(Stored data)
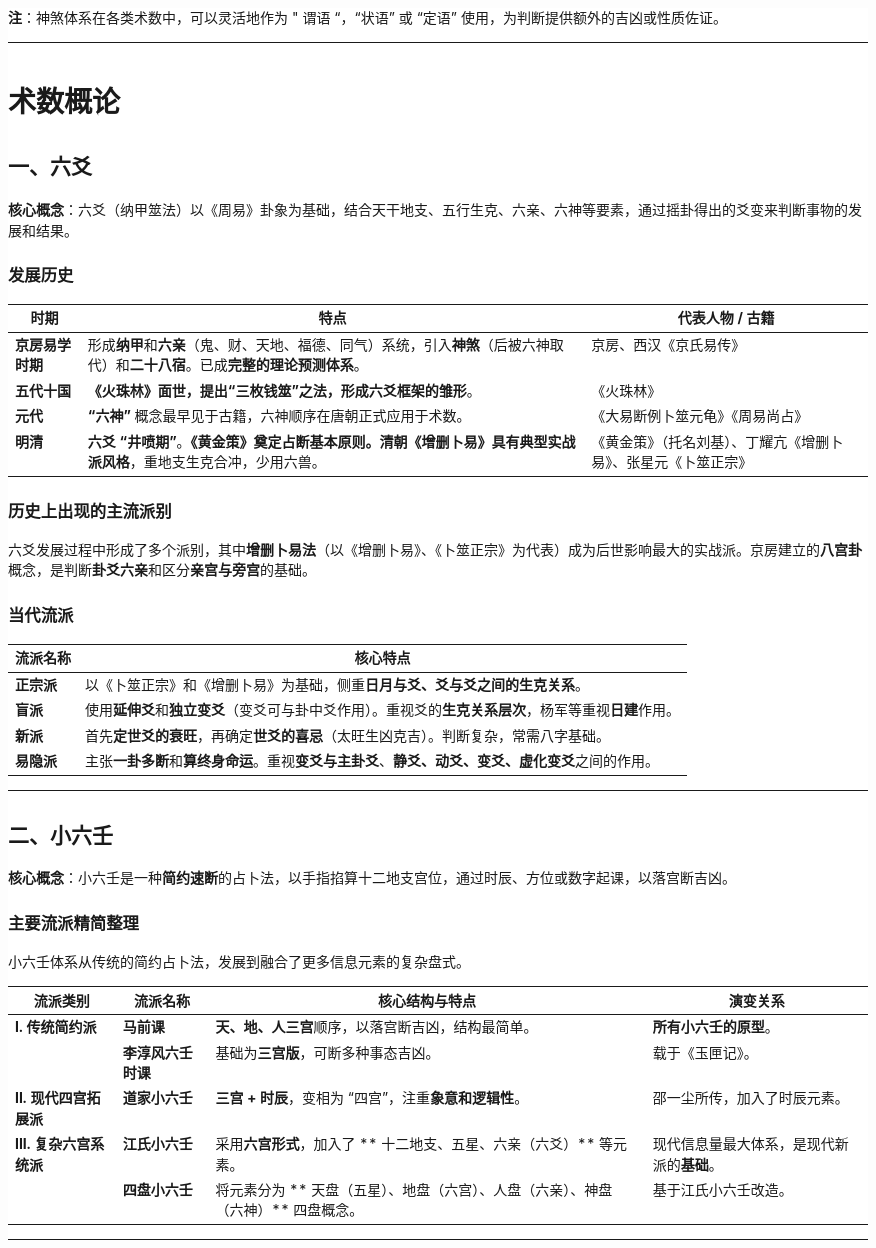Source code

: **注**：神煞体系在各类术数中，可以灵活地作为 " 谓语 “，“状语” 或 “定语” 使用，为判断提供额外的吉凶或性质佐证。

---

# 术数概论

## 一、六爻

**核心概念**：六爻（纳甲筮法）以《周易》卦象为基础，结合天干地支、五行生克、六亲、六神等要素，通过摇卦得出的爻变来判断事物的发展和结果。

### 发展历史

| 时期             | 特点                                                         | 代表人物 / 古籍                                              |
| ---------------- | ------------------------------------------------------------ | ------------------------------------------------------------ |
| **京房易学时期** | 形成**纳甲**和**六亲**（鬼、财、天地、福德、同气）系统，引入**神煞**（后被六神取代）和**二十八宿**。已成**完整的理论预测体系**。 | 京房、西汉《京氏易传》                                       |
| **五代十国**     | **《火珠林》**面世，提出**“三枚钱筮”**之法，形成**六爻框架的雏形**。 | 《火珠林》                                                   |
| **元代**         | **“六神”** 概念最早见于古籍，六神顺序在唐朝正式应用于术数。  | 《大易断例卜筮元龟》《周易尚占》                             |
| **明清**         | **六爻 “井喷期”**。**《黄金策》**奠定占断基本原则。清朝**《增删卜易》**具有典型**实战派风格**，重地支生克合冲，少用六兽。 | 《黄金策》（托名刘基）、丁耀亢《增删卜易》、张星元《卜筮正宗》 |

### 历史上出现的主流派别

六爻发展过程中形成了多个派别，其中**增删卜易法**（以《增删卜易》、《卜筮正宗》为代表）成为后世影响最大的实战派。京房建立的**八宫卦**概念，是判断**卦爻六亲**和区分**亲宫与旁宫**的基础。

### 当代流派

| 流派名称   | 核心特点                                                     |
| ---------- | ------------------------------------------------------------ |
| **正宗派** | 以《卜筮正宗》和《增删卜易》为基础，侧重**日月与爻、爻与爻之间的生克关系**。 |
| **盲派**   | 使用**延伸爻**和**独立变爻**（变爻可与卦中爻作用）。重视爻的**生克关系层次**，杨军等重视**日建**作用。 |
| **新派**   | 首先**定世爻的衰旺**，再确定**世爻的喜忌**（太旺生凶克吉）。判断复杂，常需八字基础。 |
| **易隐派** | 主张**一卦多断**和**算终身命运**。重视**变爻与主卦爻**、**静爻、动爻、变爻、虚化变爻**之间的作用。 |

---

## 二、小六壬

**核心概念**：小六壬是一种**简约速断**的占卜法，以手指掐算十二地支宫位，通过时辰、方位或数字起课，以落宫断吉凶。

### 主要流派精简整理

小六壬体系从传统的简约占卜法，发展到融合了更多信息元素的复杂盘式。

| 流派类别                | 流派名称           | 核心结构与特点                                               | 演变关系                                   |
| ----------------------- | ------------------ | ------------------------------------------------------------ | ------------------------------------------ |
| **I. 传统简约派**       | **马前课**         | **天、地、人三宫**顺序，以落宫断吉凶，结构最简单。           | **所有小六壬的原型**。                     |
|                         | **李淳风六壬时课** | 基础为**三宫版**，可断多种事态吉凶。                         | 载于《玉匣记》。                           |
| **II. 现代四宫拓展派**  | **道家小六壬**     | **三宫 + 时辰**，变相为 “四宫”，注重**象意和逻辑性**。       | 邵一尘所传，加入了时辰元素。               |
| **III. 复杂六宫系统派** | **江氏小六壬**     | 采用**六宫形式**，加入了 ** 十二地支、五星、六亲（六爻）** 等元素。 | 现代信息量最大体系，是现代新派的**基础**。 |
|                         | **四盘小六壬**     | 将元素分为 ** 天盘（五星）、地盘（六宫）、人盘（六亲）、神盘（六神）** 四盘概念。 | 基于江氏小六壬改造。                       |

---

__DESCRIPTION OF THE TASK__:
Where a line of the records holds the word "卜筮正宗", copy that line.

__WORKED SOLUTION__:
| **明清**         | **六爻 “井喷期”**。**《黄金策》**奠定占断基本原则。清朝**《增删卜易》**具有典型**实战派风格**，重地支生克合冲，少用六兽。 | 《黄金策》（托名刘基）、丁耀亢《增删卜易》、张星元《卜筮正宗》 |
六爻发展过程中形成了多个派别，其中**增删卜易法**（以《增删卜易》、《卜筮正宗》为代表）成为后世影响最大的实战派。京房建立的**八宫卦**概念，是判断**卦爻六亲**和区分**亲宫与旁宫**的基础。
| **正宗派** | 以《卜筮正宗》和《增删卜易》为基础，侧重**日月与爻、爻与爻之间的生克关系**。 |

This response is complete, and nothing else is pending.